The 2019 GE Labour Manifesto
Contains a commitment that a Labour party in government will:
End zero-hours contracts and “bogus” self-employment.
Require employers to work on tackling the gender pay gap or face fines.
But Richard Leonard has no authority to do anything. He must comply with the instructions of the Labour Party leadership in London. Any failing on his part will bring about his speedy end.
And, in regard to his commitment to end zero-hours contracts he is remiss in his recollections of recent past events.
In April 2015 Ed Milliband attacked the Con/Dem government over the issue of zero-hours contracts and promised the next Labour government would bring an immediate end to the practice.
But his strategy failed when it was revealed that 68 Labour MPs Employed Staff on Them? So much for the Labour Party sticking up for ordinary workers who are being exploited.
This is what he said:
“Less than a week ago, you may have heard the Prime Minister say that he couldn’t live on a zero-hours contract. Well, I couldn’t live on a zero-hours contract either. I’ve got a simple principle – if it is not good enough for us, it’s not good enough for you and it’s not good enough for Britain. “That’s the way I will run our country. One rule for all.”
But there was one small problem for Milliband. It was revealed by the pay and expenses watchdog IPSA that a large number of Labour MPs (68 in total, including Edinburgh South MP Ian Murray) employed workers on “zero-hours” contracts.
The equal pay policy commitment is most certainly yet another Labour party joke, to be pulled on Scottish workers by the very people they elect, the Unions, to protect their rights at work.
In Glasgow, women involved in the pre-2007 pay claims recall how the GMB union and the Labour Party council pressurized them into accepting low settlements by offering them cheques for a few thousand pounds just before Christmas so long as they signed quickly. Many signed.
But many more held out against the injustice and badly judged advice from their Unions and took their cases to another source of advice. Namely, Action 4 Equality – Scotland managed by Solicitor Stefan Cross.

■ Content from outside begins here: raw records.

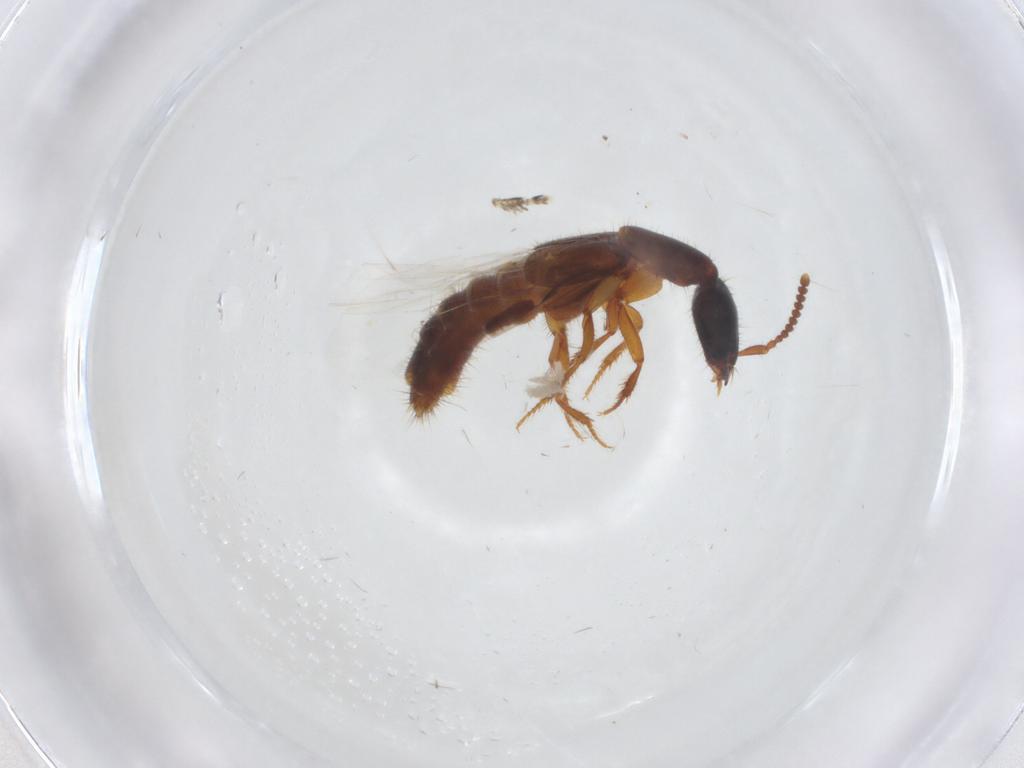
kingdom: Animalia
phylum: Arthropoda
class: Insecta
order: Coleoptera
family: Staphylinidae
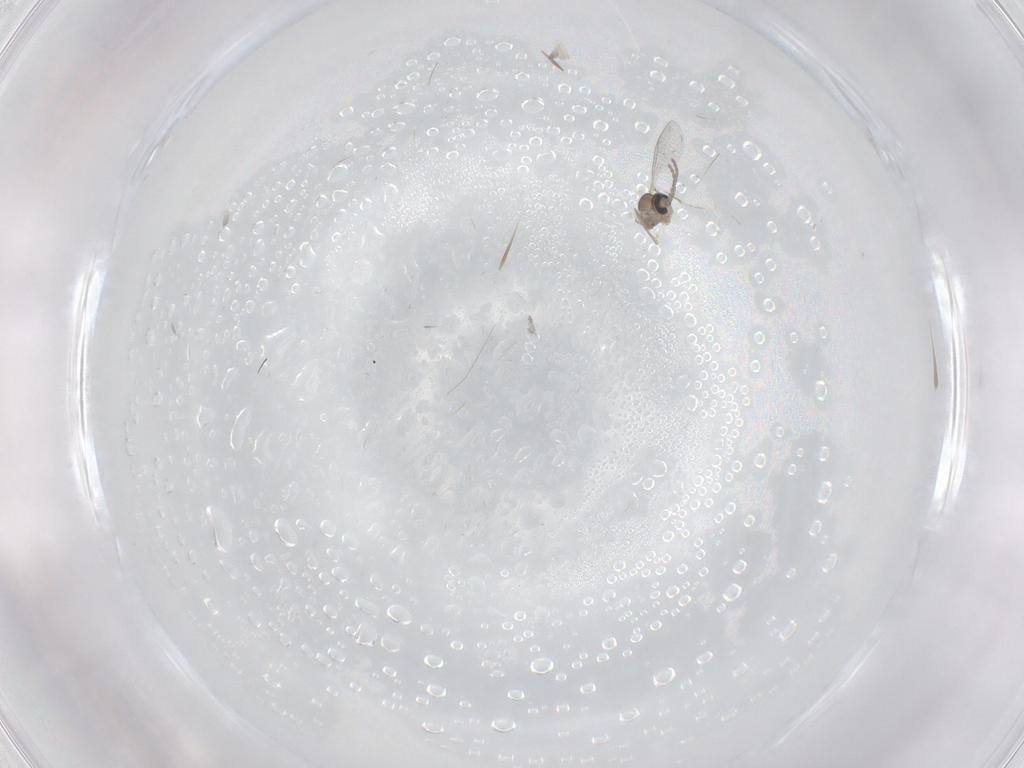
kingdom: Animalia
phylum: Arthropoda
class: Insecta
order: Diptera
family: Cecidomyiidae
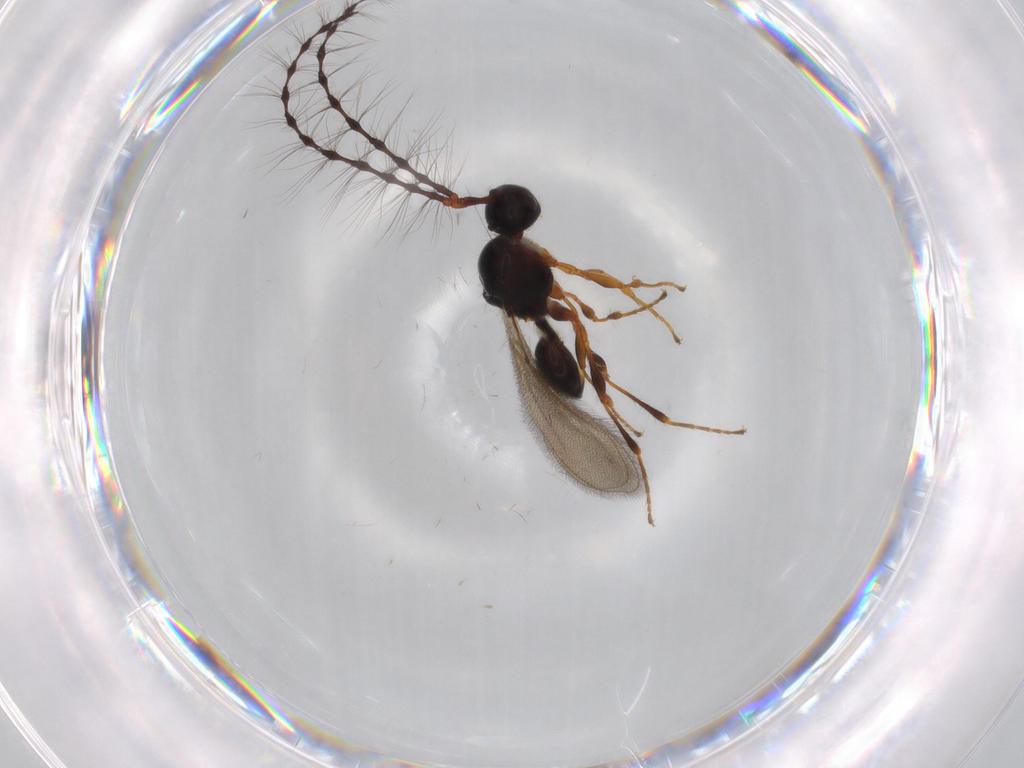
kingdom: Animalia
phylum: Arthropoda
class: Insecta
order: Hymenoptera
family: Diapriidae
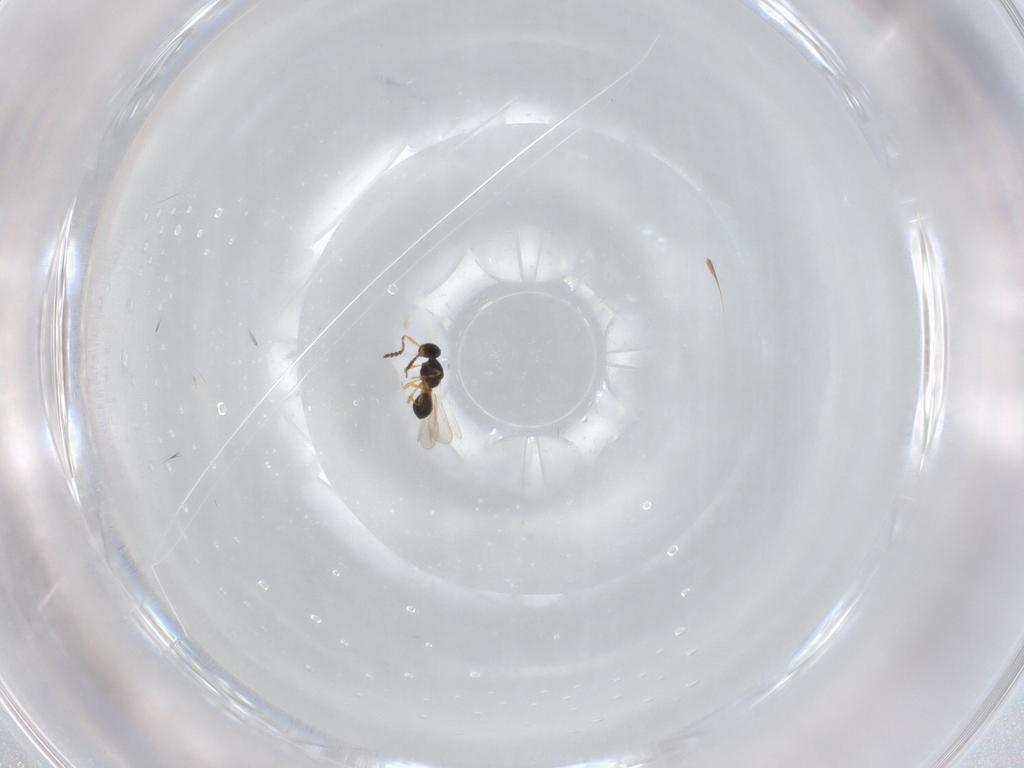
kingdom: Animalia
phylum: Arthropoda
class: Insecta
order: Hymenoptera
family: Platygastridae
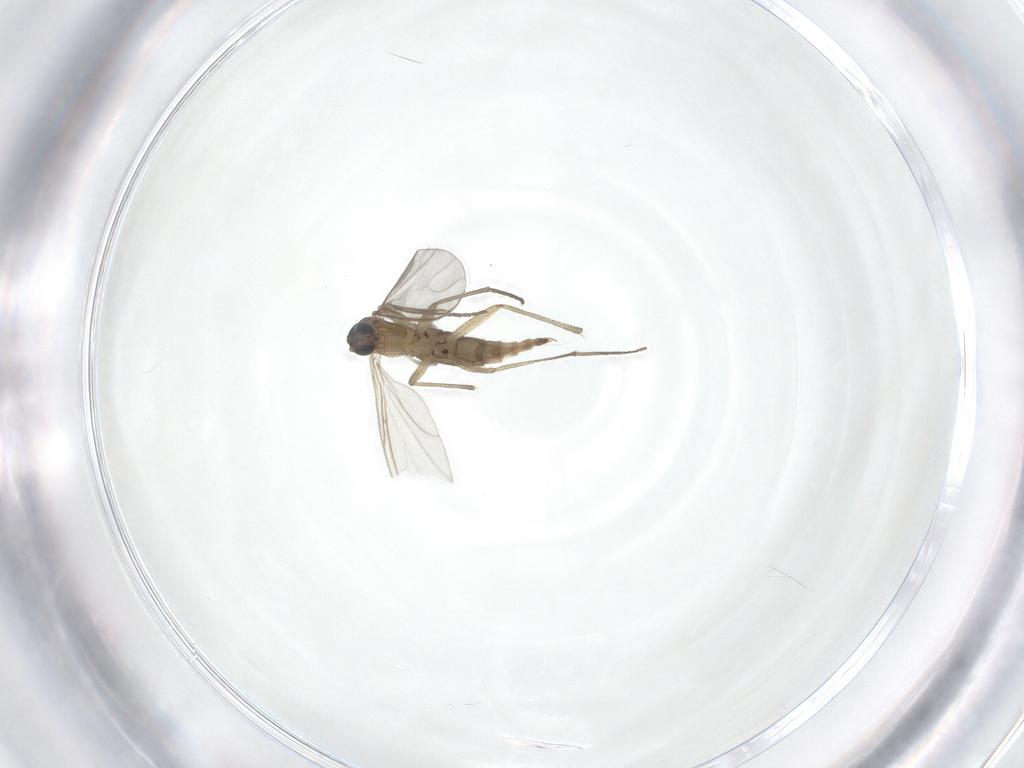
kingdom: Animalia
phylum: Arthropoda
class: Insecta
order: Diptera
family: Sciaridae
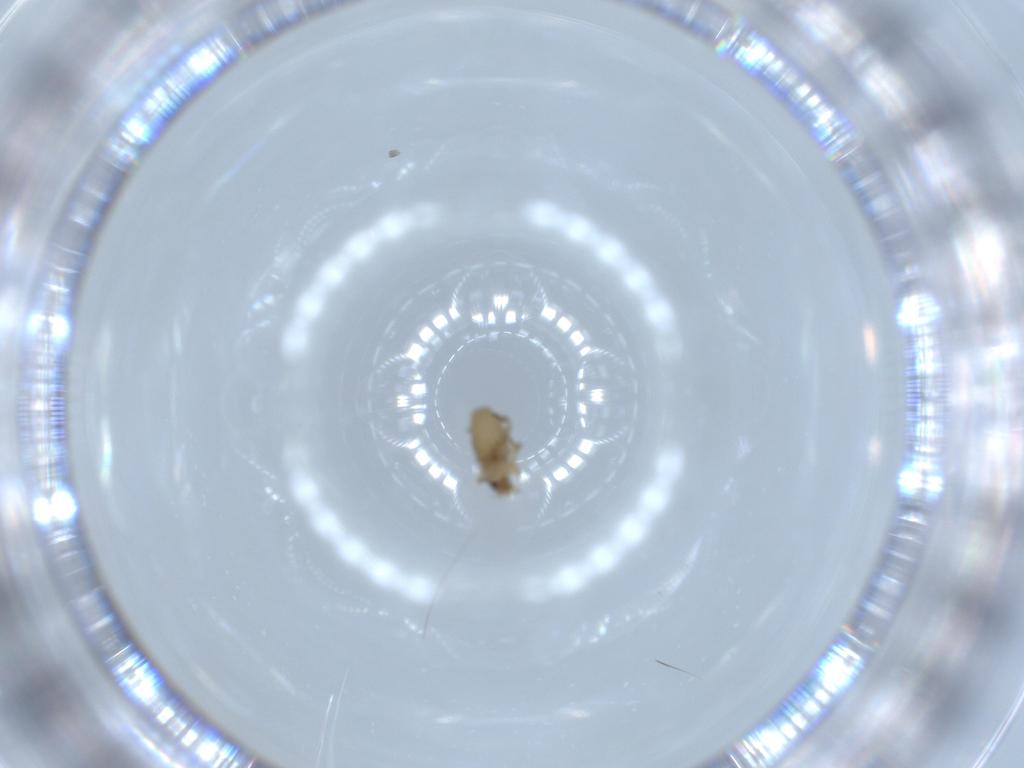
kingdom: Animalia
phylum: Arthropoda
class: Insecta
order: Diptera
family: Phoridae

In doing so they had to wait longer but received far greater settlement sums. Not only did Cross take on Glasgow District Council, but he also sued the unions for failing to properly represent their female members, forcing them to up their game.
In so doing, he made himself hugely unpopular and many still regard him as an ambulance-chaser who got rich off the back of driving English councils to the brink of disaster.
To the women, however, he is a hero, which explains why Cross retained 80 per cent of the claimants. “I will have to give him 10 per cent of the payout, but he deserves it,” one woman tells me. “He stuck with us when the unions couldn’t be bothered.”
It reveals the duplicity of the Unions who unconditionally supported the policies of their Labour Party Councillor colleagues assisting their efforts to deny women workers a fair wage.
12 Jun 2017: North Lanarkshire Labour/Tory Alliance Council forced to pay pension costs of hundreds of women it underpaid
And, not to be outdone the North Lanarkshire Labour/Tory Council set about screwing their female staff out of their pensions.
Yet again the Unions and the labour party were complicit in heinous acts against women employees.
As events unfolded it became evident that the Labour/Tory Alliance run Council would incur a £1million bill after systematically ducking its pension responsibilities to hundreds of female staff it previously tried to squeeze out of equal pay.
The Council was ordered to cough up after a Scottish Public Pensions Agency (SPPA) investigation found it tried to “obstruct” a fair deal for almost 700 women who were systematically underpaid for years by the council, earning lower wages than male colleagues doing jobs of equivalent worth.
Last year, after initially forcing the authority to give them back-pay through a tribunal, they reached a second negotiated settlement worth a further £7.1m, after being represented by equal pay experts Action 4 Equality Scotland, (note the absence of Union support).
However, their final salary pension deals remained below those of male counterparts, as their contributions were lower while they were underpaid.
According to recent local government pension regulations, all back-pay must be treated as “pensionable”, meaning bigger pensions and bigger lump sums for those affected. The change required the Council to top up their employer contributions to pension funds.
However in February, North Lanarkshire once again tried to sidestep its duties to the Strathclyde Pension Fund, which covers the female staff, by claiming the women’s second round of back-pay was actually a form of negotiated “compensation” and therefore not pensionable.
The women’s lawyers appealed to the SPPA in March, pointing out the potential differences would be profound if the back-pay was not made pensionable.
Some of the North Lanarkshire women would be denied a pension rise of £1500 a year and lump sums of more than £4000, a lifetime difference of around £50,000.
The SPPA has now ruled the council “misconstrued” the law, and criticised its arguments as “confused and an obstruction to finding an equitable solution to the disagreement”.
It said the council must pay the income tax and national insurance on the second wave of back-pay as well as employer contributions, an estimated total of £1m.